FRAGMENTO DEL DOCUMENTO:
Las pruebas

Si hay un libro que hable de gozos y bienaventuranzas, de cantos de triunfo y alegría, es la Biblia. Si hay un libro que hable también de tribulaciones, tristezas e innumerables pruebas, es asimismo la Biblia. Ella no clasifica estas experiencias metódicamente, pues están repartidas en todas partes y se mezclan a toda época y acontecimiento. Ella nos revela, además, que estas penas de los seres humanos son consecuencias del pecado.

Los gozos del comienzo eran frutos de la armonía de las leyes, de los principios y del orden establecido por Dios en la creación. Todo ello lo perturbó el pecado, el cual, al mismo tiempo, arruinó el corazón humano. Los nuevos gozos, espirituales y profundos, que nos proporciona el Evangelio son fruto de la gracia de Dios que obra en nuestro corazón o a nuestro favor. Las penas y los gozos se encuentran, sucediéndose o entremezclándose, desde el Génesis hasta el Apocalipsis bajo los aspectos más diversos. Frecuentemente van juntos cuando se trata de creyentes.

En cuanto a nuestras pruebas, pueden ser públicas o estar ocultas, pueden ser breves o prolongadas, brutales o progresivas y pueden ir desde el simple pinchazo hasta las cosas más graves. Sea por designios misteriosos o con fines evidentes, por medio de abierta intervención o de oculta providencia, Dios tiene en todo una decisiva participación. El Diablo también, pero en forma solapada. El hombre, lamentablemente, con frecuencia participa en el juego con su corazón, su lengua y aun sus manos.

CONSIGNA A: Transcribe el pasaje del texto sobre las pruebas que va de "Los gozos del" a "trata de creyentes.", ambos incluidos.

MATERIALES DEL EJERCICIO:

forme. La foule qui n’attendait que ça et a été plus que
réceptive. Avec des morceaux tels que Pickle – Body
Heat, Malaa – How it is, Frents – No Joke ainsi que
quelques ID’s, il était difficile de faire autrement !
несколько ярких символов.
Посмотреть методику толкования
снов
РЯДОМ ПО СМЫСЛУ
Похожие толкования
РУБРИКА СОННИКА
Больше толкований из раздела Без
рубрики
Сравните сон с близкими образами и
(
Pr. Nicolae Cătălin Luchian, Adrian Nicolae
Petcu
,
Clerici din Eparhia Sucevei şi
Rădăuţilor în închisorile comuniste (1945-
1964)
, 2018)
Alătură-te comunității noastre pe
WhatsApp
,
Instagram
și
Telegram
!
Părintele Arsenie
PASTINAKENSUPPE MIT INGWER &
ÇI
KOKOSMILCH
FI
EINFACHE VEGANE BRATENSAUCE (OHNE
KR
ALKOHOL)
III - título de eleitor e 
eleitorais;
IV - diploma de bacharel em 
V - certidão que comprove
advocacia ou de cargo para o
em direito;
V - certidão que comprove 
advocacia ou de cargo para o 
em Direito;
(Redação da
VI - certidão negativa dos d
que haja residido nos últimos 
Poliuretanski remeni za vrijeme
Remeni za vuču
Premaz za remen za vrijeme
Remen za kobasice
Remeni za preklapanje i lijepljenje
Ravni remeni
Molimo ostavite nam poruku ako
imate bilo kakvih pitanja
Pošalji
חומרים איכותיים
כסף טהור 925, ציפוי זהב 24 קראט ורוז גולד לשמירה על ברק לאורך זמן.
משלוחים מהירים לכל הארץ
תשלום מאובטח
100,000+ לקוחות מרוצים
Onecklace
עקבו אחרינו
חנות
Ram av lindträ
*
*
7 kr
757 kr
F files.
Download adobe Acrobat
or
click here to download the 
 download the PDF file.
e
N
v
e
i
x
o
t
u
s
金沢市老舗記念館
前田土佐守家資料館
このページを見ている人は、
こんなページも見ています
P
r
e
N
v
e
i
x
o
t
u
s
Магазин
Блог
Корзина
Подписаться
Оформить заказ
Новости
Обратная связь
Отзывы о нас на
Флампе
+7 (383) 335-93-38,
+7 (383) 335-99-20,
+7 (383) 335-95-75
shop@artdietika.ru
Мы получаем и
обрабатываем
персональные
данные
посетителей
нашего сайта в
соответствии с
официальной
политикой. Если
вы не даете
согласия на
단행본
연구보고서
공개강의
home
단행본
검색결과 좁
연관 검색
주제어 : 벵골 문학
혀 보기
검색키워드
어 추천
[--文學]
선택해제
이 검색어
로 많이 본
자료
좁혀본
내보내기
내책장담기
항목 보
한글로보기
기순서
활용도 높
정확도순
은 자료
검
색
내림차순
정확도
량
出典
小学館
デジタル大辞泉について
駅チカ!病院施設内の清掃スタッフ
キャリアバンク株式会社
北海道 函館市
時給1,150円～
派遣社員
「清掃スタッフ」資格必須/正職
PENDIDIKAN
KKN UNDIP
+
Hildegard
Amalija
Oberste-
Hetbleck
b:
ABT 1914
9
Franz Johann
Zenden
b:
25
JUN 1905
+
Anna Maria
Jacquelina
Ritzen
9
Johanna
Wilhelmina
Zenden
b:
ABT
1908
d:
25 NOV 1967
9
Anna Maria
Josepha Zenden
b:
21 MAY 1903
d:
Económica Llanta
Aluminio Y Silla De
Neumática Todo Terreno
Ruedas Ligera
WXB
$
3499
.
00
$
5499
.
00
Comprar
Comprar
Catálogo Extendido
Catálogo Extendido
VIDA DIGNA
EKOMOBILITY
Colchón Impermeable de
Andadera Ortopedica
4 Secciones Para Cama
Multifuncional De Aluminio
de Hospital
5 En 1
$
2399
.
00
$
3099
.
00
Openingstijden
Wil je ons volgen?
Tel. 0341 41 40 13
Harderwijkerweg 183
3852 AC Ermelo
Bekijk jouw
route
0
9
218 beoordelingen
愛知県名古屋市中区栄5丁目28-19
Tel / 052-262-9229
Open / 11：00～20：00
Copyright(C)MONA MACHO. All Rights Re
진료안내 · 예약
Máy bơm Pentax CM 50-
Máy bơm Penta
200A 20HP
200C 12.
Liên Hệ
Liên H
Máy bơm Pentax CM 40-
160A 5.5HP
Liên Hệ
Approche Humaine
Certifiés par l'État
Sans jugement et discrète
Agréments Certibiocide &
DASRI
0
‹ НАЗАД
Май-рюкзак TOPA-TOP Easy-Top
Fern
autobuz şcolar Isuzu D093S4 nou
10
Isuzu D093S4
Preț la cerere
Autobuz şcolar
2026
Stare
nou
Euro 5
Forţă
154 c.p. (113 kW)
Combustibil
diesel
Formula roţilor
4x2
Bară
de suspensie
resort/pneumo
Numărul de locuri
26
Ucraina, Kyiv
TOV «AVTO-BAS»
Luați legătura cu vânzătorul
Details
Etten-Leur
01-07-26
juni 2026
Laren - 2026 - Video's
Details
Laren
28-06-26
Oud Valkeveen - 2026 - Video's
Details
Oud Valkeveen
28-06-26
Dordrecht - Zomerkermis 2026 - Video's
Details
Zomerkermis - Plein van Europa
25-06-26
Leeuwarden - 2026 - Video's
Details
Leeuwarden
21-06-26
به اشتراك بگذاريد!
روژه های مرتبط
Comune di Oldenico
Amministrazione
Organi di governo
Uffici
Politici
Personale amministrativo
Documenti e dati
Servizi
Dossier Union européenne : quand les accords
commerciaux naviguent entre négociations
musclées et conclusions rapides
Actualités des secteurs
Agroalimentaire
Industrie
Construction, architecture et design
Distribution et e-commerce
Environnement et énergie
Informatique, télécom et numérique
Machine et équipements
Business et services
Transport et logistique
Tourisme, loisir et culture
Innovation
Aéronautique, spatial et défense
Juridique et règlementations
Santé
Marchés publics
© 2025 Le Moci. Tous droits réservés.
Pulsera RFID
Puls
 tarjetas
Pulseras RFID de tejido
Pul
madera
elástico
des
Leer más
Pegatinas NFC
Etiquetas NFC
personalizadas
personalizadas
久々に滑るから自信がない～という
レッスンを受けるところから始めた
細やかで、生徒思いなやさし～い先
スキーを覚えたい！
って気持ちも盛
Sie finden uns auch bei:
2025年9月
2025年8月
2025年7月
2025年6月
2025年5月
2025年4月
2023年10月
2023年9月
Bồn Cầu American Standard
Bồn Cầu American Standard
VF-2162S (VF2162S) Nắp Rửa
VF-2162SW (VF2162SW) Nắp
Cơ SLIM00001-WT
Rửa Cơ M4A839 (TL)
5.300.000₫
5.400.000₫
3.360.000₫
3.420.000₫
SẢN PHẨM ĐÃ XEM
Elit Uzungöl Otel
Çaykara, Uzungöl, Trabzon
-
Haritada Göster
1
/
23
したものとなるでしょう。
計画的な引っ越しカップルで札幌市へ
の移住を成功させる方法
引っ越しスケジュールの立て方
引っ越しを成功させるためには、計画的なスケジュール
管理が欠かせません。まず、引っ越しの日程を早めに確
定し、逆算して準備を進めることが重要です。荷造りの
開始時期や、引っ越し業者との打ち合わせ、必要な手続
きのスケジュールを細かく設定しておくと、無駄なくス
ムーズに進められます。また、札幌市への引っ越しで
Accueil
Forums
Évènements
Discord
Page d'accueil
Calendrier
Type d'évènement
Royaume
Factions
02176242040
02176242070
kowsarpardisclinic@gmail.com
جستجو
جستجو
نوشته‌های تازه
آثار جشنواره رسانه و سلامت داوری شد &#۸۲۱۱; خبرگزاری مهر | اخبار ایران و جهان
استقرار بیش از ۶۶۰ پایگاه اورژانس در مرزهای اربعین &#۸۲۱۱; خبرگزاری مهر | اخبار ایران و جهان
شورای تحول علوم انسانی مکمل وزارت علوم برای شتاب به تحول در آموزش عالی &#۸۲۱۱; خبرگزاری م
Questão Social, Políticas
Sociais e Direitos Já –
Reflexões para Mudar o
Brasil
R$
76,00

CONSIGNA B: Muestra todas las líneas del listado en las que aparezca la palabra "Zomerkermis".

RESPUESTA ESCRITA A:
Los gozos del comienzo eran frutos de la armonía de las leyes, de los principios y del orden establecido por Dios en la creación. Todo ello lo perturbó el pecado, el cual, al mismo tiempo, arruinó el corazón humano. Los nuevos gozos, espirituales y profundos, que nos proporciona el Evangelio son fruto de la gracia de Dios que obra en nuestro corazón o a nuestro favor. Las penas y los gozos se encuentran, sucediéndose o entremezclándose, desde el Génesis hasta el Apocalipsis bajo los aspectos más diversos. Frecuentemente van juntos cuando se trata de creyentes.

RESPUESTA ESCRITA B:
Dordrecht - Zomerkermis 2026 - Video's
Zomerkermis - Plein van Europa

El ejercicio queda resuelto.